Book Review: My Name Is Asher Lev

I had a friend and fellow bibliophile in college who always said that Chaim Potok's My Name Is Asher Lev was her favorite book. I always meant to read it. I had read The Chosen and The Promise, but somehow I never picked up Asher Lev.

I was prompted to read it now because it will be the "common book," required of all first-year students, at Belmont University this fall, where my son will be attending. I've already read and reviewed the University of Tennessee's choice this year for its Life of the Mind program, Mountains Beyond Mountains. The two universities picked completely different types of books, so it's really impossible to compare their two choices. (Let's just say I struggled to complete Mountains Beyond Mountains, but I felt immensely fulfilled when I finished My Name Is Asher Lev. But beyond being required reading for freshmen, the two have little in common.)

Asher Lev's world is confined to the strict beliefs and traditions of the Hasidic community, post World War 2. Asher's only duty as a young boy is to be an obedient Jew, to study the traditions and to someday be a leader in this strict sect, like his father. But Asher Lev is not like his father. Asher has a a gift that his father considers straight from Satan: he is an artist. Asher tries to put aside his art, but it is evident from a very early age that his gift can't be buried.

The novel takes us from Asher's first memories as a boy of about four into his early 20s. His life is filled with struggles: as an artist struggling on a personal level, as a Hasidic Jew in a secular world, as a son who betrays his parents. His life is full of guilt and torment, but he is unable to sacrifice his art for the sake of his family and his community.

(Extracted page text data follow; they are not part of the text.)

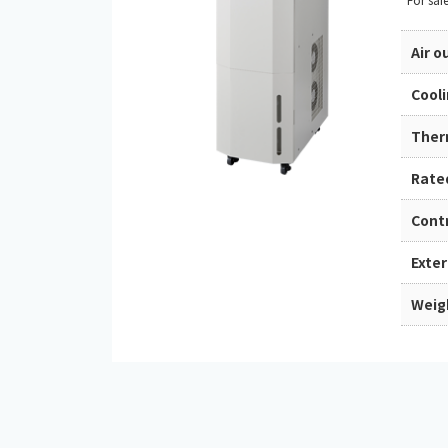
Air 
Cool
Ther
Rate
Cont
Exte
Weig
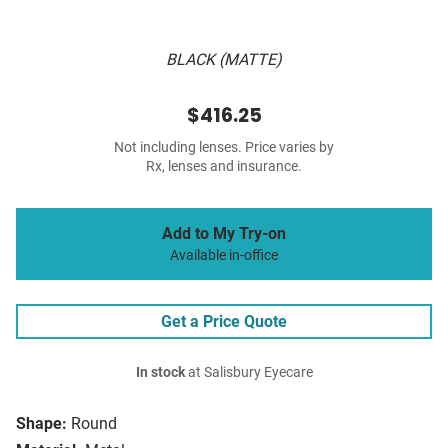
BLACK (MATTE)
$416.25
Not including lenses. Price varies by
Rx, lenses and insurance.
Add to My Try-on
Available in-office
Get a Price Quote
In stock
at Salisbury Eyecare
Shape:
Round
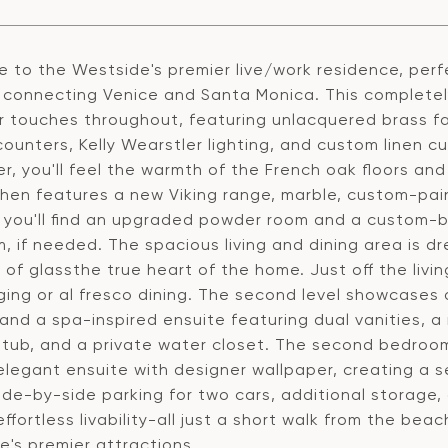
 to the Westside's premier live/work residence, perf
s connecting Venice and Santa Monica. This complete
r touches throughout, featuring unlacquered brass 
ounters, Kelly Wearstler lighting, and custom linen c
r, you'll feel the warmth of the French oak floors and
chen features a new Viking range, marble, custom-pai
 you'll find an upgraded powder room and a custom-bui
 if needed. The spacious living and dining area is dre
 of glassthe true heart of the home. Just off the livi
nging or al fresco dining. The second level showcases
 and a spa-inspired ensuite featuring dual vanities, 
 tub, and a private water closet. The second bedroom 
legant ensuite with designer wallpaper, creating a se
ide-by-side parking for two cars, additional storage
ffortless livability-all just a short walk from the b
e's premier attractions.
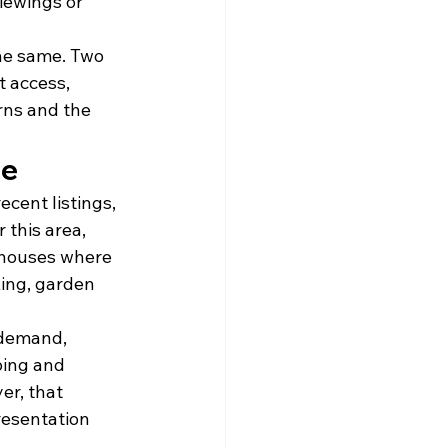
iewings or 
the same. Two 
t access, 
rns and the 
le
cent listings, 
 this area, 
 houses where 
king, garden 
demand, 
ping and 
er, that 
resentation 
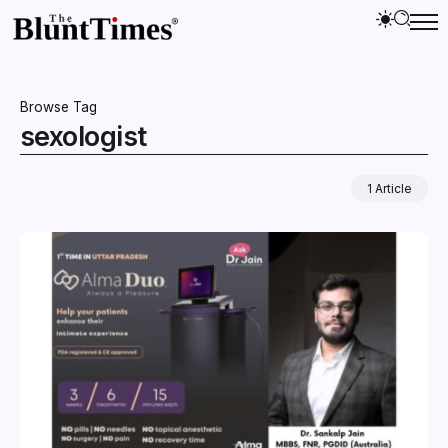
Browse Tag
sexologist
1 Article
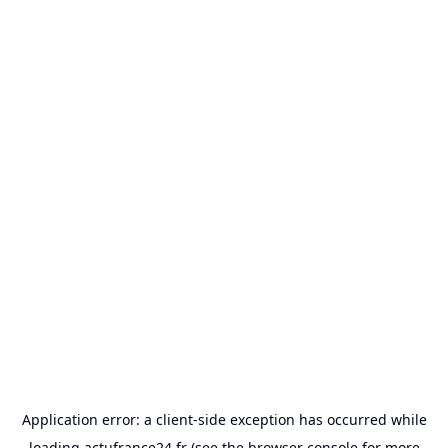
Application error: a
client
-side exception has occurred while
loading
actufrance24.fr
(see the
browser console
for more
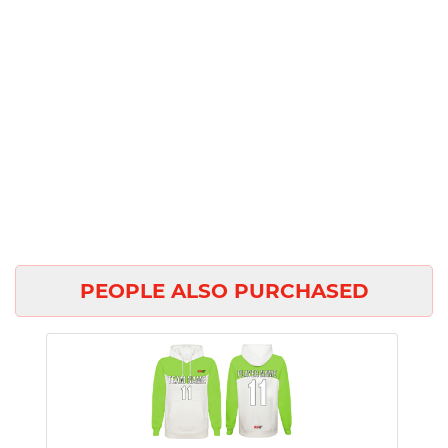
PEOPLE ALSO PURCHASED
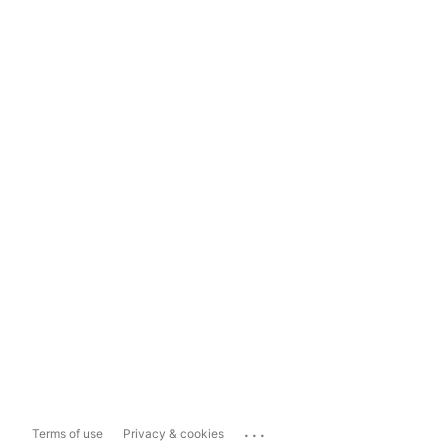
...
Terms of use
Privacy & cookies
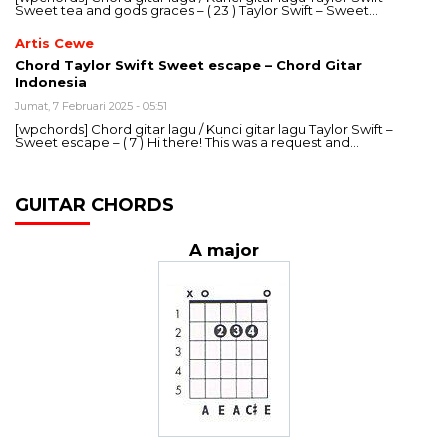
Sweet tea and gods graces – ( 23 ) Taylor Swift – Sweet…
Artis Cewe
Chord Taylor Swift Sweet escape – Chord Gitar
Indonesia
Jumat, 7 Februari 2025 - 05:51
[wpchords] Chord gitar lagu / Kunci gitar lagu Taylor Swift –
Sweet escape – ( 7 ) Hi there! This was a request and…
GUITAR CHORDS
A major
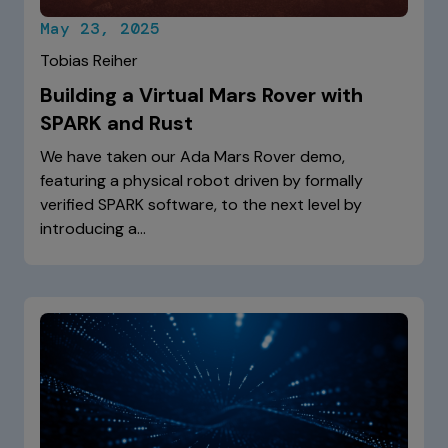
May 23, 2025
Tobias Reiher
Building a Virtual Mars Rover with
SPARK and Rust
We have taken our Ada Mars Rover demo,
featuring a physical robot driven by formally
verified SPARK software, to the next level by
introducing a…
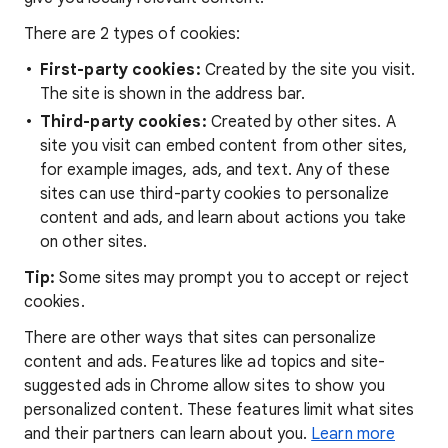
There are 2 types of cookies:
First-party cookies:
Created by the site you visit.
The site is shown in the address bar.
Third-party cookies:
Created by other sites. A
site you visit can embed content from other sites,
for example images, ads, and text. Any of these
sites can use third-party cookies to personalize
content and ads, and learn about actions you take
on other sites.
Tip:
Some sites may prompt you to accept or reject
cookies.
There are other ways that sites can personalize
content and ads. Features like ad topics and site-
suggested ads in Chrome allow sites to show you
personalized content. These features limit what sites
and their partners can learn about you.
Learn more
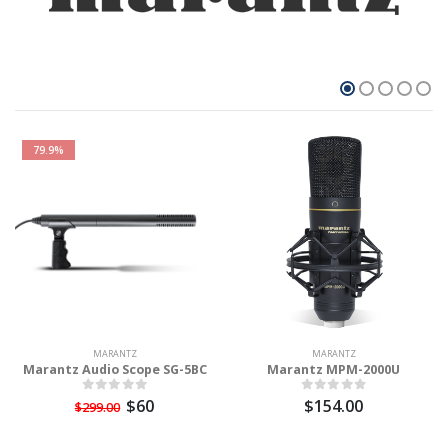
79.9%
MARANTZ
MARANTZ
Marantz Audio Scope SG-5BC
Marantz MPM-2000U
$60
$154.00
$299.00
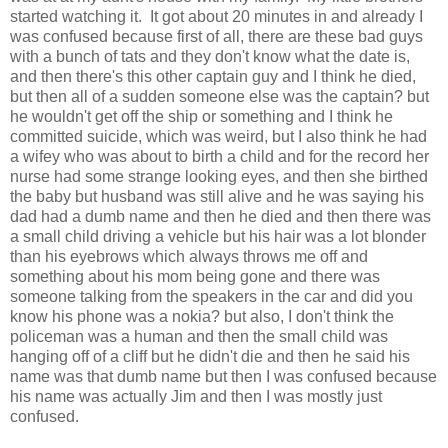
started watching it. It got about 20 minutes in and already I
was confused because first of all, there are these bad guys
with a bunch of tats and they don't know what the date is,
and then there's this other captain guy and I think he died,
but then all of a sudden someone else was the captain? but
he wouldn't get off the ship or something and I think he
committed suicide, which was weird, but I also think he had
a wifey who was about to birth a child and for the record her
nurse had some strange looking eyes, and then she birthed
the baby but husband was still alive and he was saying his
dad had a dumb name and then he died and then there was
a small child driving a vehicle but his hair was a lot blonder
than his eyebrows which always throws me off and
something about his mom being gone and there was
someone talking from the speakers in the car and did you
know his phone was a nokia? but also, I don't think the
policeman was a human and then the small child was
hanging off of a cliff but he didn't die and then he said his
name was that dumb name but then I was confused because
his name was actually Jim and then I was mostly just
confused.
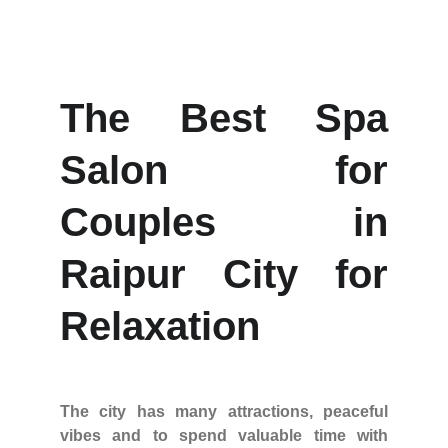
The Best Spa
Salon for
Couples in
Raipur City for
Relaxation
The city has many attractions, peaceful
vibes and to spend valuable time with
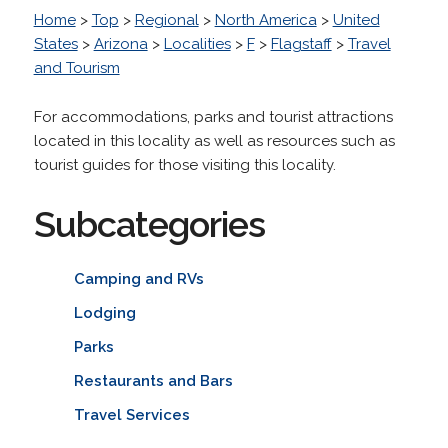
Home
>
Top
>
Regional
>
North America
>
United
States
>
Arizona
>
Localities
>
F
>
Flagstaff
>
Travel
and Tourism
For accommodations, parks and tourist attractions
located in this locality as well as resources such as
tourist guides for those visiting this locality.
Subcategories
Camping and RVs
Lodging
Parks
Restaurants and Bars
Travel Services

Throughout the novel, Potok clearly expresses the burden that often accompanies great genius. His writing is powerful; the nuances of relationship are practically tangible. The character of Asher Lev will stay with me for a long, long time. I am going to add the sequel to this book, The Gift of Asher Lev, to my reading list.


Brenna said...

This sounds fantastic! Thanks for the review.

Marbel said...

Yes, thanks for it. I remember reading, and liking, something by Chaim Potok years ago (I wish I could remember) but have never gotten back to him.

Page Turner said...

I read this and the sequel last year and really enjoyed both of them, which reminds me that I meant to read more of Potok this year, too. Thanks for your review and reminder of this wonderful story!

Anonymous said...

Hi Sarah--I love this book too. I teach it in my interdisciplinary 10th grade class. We do it at the end of the year, when the kids have had a whole year of art history, so they understand Picasso and all the art stuff. We also spend time early in the course talking about how Islamic, Jewish and early Christian art all share the 2d Commandment prohibition on representational art/graven images, and how Christian art, obviously, got away from this idea, or at least took it less literally. The idea of the artist as Godlike creator also resonates with Frankenstein, which we read earlier in the year. It's also a great example of the 20th C psychological novel. Kids love it. I've read the sequel--it's not as good, but it's good enough to read it to find out what happens :) Outside of class, I like the art connections between this and PEOPLE OF THE BOOK by Geraldine Brooks. Needs to be on your TBR list, along with all her other books, if it isn't already!